Eavesdropping on Barry White in a lunch cart queue

“We were recording in Los Angeles at A&M studios: it was the studios and the record company at this massive complex in La Brea Avenue, so the record company and the studio people are all intertwined and mixed in. So at 11 o’clock the lunch cart comes around, right? And everyone just comes out and gets their burritos and their sandwiches and their milkshakes and whatever, and then they go back to work. I was standing in the line, right? And there’s this African American couple in front of me, chewing the fat about something – I’m inattentive, I’m not listening; just soaking up the warm sunny day in the line. But then I looked down at this guy’s shoes and they were patent leather and I’m like, ‘Wow!’ And I looked up and immediately went, ‘Wow, this guy must be wearing $5,000 worth of clothes or something,’ you know? 

“Then I tuned into the conversation and, you know, he had a [impersonates Barry White] deep voice like that, and I went, ‘Oh! Oh! Oh! I’m standing in a line waiting for my burrito behind Barry White!’ – pre-mobile phones, of course. ‘Cause Barry White used to work for A&M Records in the A&R area, you know? So they’re talkin’ about someone’s record and I’m so focused in on the conversation right now [laughs] and Barry goes, in his big, deep voice, ‘You know what? That record – it didn’t sell that many copies.’ And this woman takes great offence, steps back and says, ‘Well, it sold more than the Barry White CD!’ 

“That’s my only Barry White anecdote I’ve got for you today. I just couldn’t believe it, you know? Of all the people! I’m just going, ‘That’s Barry White!’”

Sharing oxygen with Charlie Watts

“I’ve become a voyeur now, like, I was in a studio in London – it wasn’t even that long ago – and over in the corner was Charlie Watts! Sitting by himself, you know? I just wanted to text somebody. ‘Cause some of the big complexes over there, they’ve got cafés in the middle. And Charlie’s obviously waiting on someone and he’s sitting around with his patent leather shoes on and his Savile Row suit. He’s looking like he’s wearing £10,000 worth of clothes, and just sitting there dapper as all get-out, and I’m like, ‘Oh, I just wanna say something to you, but…’ You shared oxygen though, right? “I shared oxygen with Charlie Watts! [laughs].”

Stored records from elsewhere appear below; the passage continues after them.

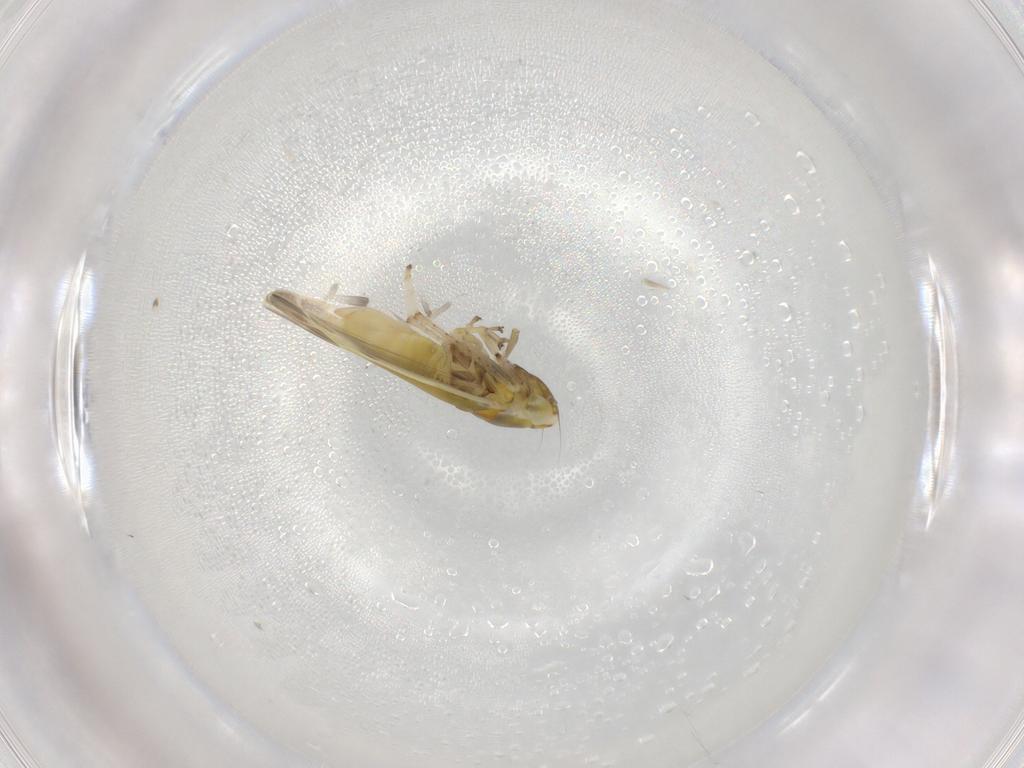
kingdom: Animalia
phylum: Arthropoda
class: Insecta
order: Hemiptera
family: Cicadellidae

“The album that never got released”

“I like stuff from Born Again, the album that’s never been released – I’d like to re-record all that stuff… Someone’s doing a documentary on us about that: Born Again, the album that never got released [laughs]… We own our recordings, but we lease them to Liberation/Mushroom Records. Maybe we’ll talk about that [releasing this unreleased album]. It’s a possibility. It might be up to the record company.”

Longevity secret 

“The one thing I’d say about our band is that we’ve been together for a long time and I think it’s because, if you melted it all down, we probably like each other. You know, like a family, your siblings – you kinda have fights with your brothers or sisters and whatever, but at the end of the day they’re your blood and you can get past a lot of that stuff. We do, we bury it. You’ve just gotta like each other.”